___ Data for processing ___

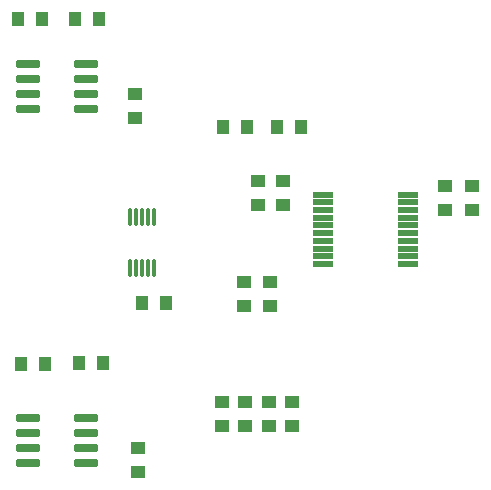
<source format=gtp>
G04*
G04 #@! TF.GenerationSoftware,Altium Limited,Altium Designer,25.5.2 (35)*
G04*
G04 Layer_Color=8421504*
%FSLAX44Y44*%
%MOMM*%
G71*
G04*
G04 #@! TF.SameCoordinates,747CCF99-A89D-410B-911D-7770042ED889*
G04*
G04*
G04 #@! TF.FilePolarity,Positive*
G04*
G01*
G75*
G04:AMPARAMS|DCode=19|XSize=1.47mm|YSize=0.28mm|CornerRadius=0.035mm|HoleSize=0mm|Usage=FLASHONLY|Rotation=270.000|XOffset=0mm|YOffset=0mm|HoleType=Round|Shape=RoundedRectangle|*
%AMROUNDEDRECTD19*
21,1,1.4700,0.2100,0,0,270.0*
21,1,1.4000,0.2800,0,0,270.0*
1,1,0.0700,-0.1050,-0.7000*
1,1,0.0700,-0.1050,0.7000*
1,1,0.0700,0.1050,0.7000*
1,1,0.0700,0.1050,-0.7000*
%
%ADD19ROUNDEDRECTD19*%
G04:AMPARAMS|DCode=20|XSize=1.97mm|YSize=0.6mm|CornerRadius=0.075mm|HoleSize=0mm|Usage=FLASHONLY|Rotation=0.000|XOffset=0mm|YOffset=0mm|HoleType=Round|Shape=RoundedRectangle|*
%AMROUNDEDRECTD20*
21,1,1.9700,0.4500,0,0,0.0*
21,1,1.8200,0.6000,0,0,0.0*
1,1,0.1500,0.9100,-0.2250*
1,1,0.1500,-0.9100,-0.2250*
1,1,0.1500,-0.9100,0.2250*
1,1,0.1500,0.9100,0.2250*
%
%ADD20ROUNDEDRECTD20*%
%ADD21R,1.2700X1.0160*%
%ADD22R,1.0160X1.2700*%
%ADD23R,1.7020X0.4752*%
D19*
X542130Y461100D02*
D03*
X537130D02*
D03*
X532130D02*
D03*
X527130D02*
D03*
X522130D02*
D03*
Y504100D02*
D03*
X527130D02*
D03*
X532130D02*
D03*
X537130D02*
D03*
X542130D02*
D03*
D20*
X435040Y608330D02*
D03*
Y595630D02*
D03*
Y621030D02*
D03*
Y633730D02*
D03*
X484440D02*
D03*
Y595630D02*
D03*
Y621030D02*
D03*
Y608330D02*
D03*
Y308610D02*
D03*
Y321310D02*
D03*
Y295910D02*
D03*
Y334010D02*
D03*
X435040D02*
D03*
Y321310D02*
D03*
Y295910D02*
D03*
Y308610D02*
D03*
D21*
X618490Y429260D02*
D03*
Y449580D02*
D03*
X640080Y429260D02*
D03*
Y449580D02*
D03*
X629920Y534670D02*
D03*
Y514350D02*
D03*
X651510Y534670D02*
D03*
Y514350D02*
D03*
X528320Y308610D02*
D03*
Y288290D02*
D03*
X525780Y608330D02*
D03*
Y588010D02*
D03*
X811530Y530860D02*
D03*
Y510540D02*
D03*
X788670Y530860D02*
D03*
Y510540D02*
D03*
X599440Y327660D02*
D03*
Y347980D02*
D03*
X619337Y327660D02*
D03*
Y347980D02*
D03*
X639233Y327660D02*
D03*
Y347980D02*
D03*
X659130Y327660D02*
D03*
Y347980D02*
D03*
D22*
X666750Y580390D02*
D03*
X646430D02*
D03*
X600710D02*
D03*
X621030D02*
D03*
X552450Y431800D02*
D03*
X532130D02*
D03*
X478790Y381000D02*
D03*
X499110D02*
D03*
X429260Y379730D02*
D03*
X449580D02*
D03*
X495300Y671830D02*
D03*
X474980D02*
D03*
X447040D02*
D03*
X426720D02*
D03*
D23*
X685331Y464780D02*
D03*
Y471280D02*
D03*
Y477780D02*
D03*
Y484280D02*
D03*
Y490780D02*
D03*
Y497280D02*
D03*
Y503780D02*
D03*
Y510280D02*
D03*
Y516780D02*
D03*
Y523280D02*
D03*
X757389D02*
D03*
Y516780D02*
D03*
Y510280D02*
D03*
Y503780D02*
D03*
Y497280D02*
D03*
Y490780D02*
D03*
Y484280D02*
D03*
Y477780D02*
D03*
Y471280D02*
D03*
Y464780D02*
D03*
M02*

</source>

___

Task requirements »
Begin at the first line of the records. Print every line through the one containing "1,1,0.0700,-0.1050,0.7000*" exactly, but skip the pictures.

Written answer »
<source format=gtp>
G04*
G04 #@! TF.GenerationSoftware,Altium Limited,Altium Designer,25.5.2 (35)*
G04*
G04 Layer_Color=8421504*
%FSLAX44Y44*%
%MOMM*%
G71*
G04*
G04 #@! TF.SameCoordinates,747CCF99-A89D-410B-911D-7770042ED889*
G04*
G04*
G04 #@! TF.FilePolarity,Positive*
G04*
G01*
G75*
G04:AMPARAMS|DCode=19|XSize=1.47mm|YSize=0.28mm|CornerRadius=0.035mm|HoleSize=0mm|Usage=FLASHONLY|Rotation=270.000|XOffset=0mm|YOffset=0mm|HoleType=Round|Shape=RoundedRectangle|*
%AMROUNDEDRECTD19*
21,1,1.4700,0.2100,0,0,270.0*
21,1,1.4000,0.2800,0,0,270.0*
1,1,0.0700,-0.1050,-0.7000*
1,1,0.0700,-0.1050,0.7000*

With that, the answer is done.